■ ПРИВЕДЁННЫЙ ОТРЫВОК:
-.-.-
И, чтобы поскорее успокоить нервы своего несчастного приятеля, Штейн сыграл ему одну из духовных пьес Гайдна, смягчающих своею величественною, стройною гармонией самое ожесточенное сердце[48].
Советы Пушкина Гоголю относительно чтения иностранных писателей и мыслителей не остались бесплодны: в записках А.О. Россет-Смирновой перечислены следующие сочинения, прочитанные Гоголем по совету Пушкина: по английской литературе — те из драм Шекспира, которые имелись уже тогда в русском переводе, по испанской — «Дон-Кихот» Сервантеса (во французском переводе), по немецкой (в оригинале) — кроме Шиллера, уже известного Гоголю, «Фауст», «Вильгельм Мейстер» и некоторые другие произведения Гете, «Натан Мудрый» и «Гамбургская драматургия» Лессинга; наконец, по французской (также в оригинале) — трагедии Расина и Корнеля, комедии Мольера, сказки Вольтера, басни Лафонтена, «Опыты» («Essais») Монтеня, «Мысли» Паскаля, «Персидские письма» Монтескье, «Характеры» Лабрюйера.
Отчаиваться Гоголю, в действительности, было нечего. Благодаря чтению, а также постоянному общению с живыми носителями русской поэзии и мысли, литературный и умственный кругозор его все более расширялся. И Пушкин стал относиться к нему уже не как к нерадивому ученику, а как к даровитому младшему товарищу. В течение всех пяти лет, которые Гоголь оставался еще в Петербурге, Пушкин не переставал забегать к нему и целые вечера проводил с ним с глазу на глаз. Гоголь прочитывал, а Пушкин то ободрял его добрым смехом, добрым словом, то делал какое-нибудь меткое замечание. Иной раз, впрочем, и сам Пушкин приносил свои новые стихи. По своей живой натуре, он нередко горячился, но уходил почти всегда в наилучшем расположении духа.
— Еще ни у одного писателя, — говорил он, — не было этого дара выставлять так ярко пошлость человека, чтобы вся та мелочь, которая ускользает от глаз, мелькнула крупно в глаза всем.
-.-.-
■ ФОРМУЛИРОВКА ЗАДАНИЯ:
Перепишите из отрывка о Гоголе и Пушкине часть между словами «И, чтобы поскорее» и «самое ожесточенное сердце[48].» включительно. Строки, идущие после отрывка, здесь не понадобятся.
-.-.-
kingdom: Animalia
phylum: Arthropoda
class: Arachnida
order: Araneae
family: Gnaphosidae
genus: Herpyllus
-.-.-
■ ОЖИДАЕМЫЙ ОТВЕТ:
И, чтобы поскорее успокоить нервы своего несчастного приятеля, Штейн сыграл ему одну из духовных пьес Гайдна, смягчающих своею величественною, стройною гармонией самое ожесточенное сердце[48].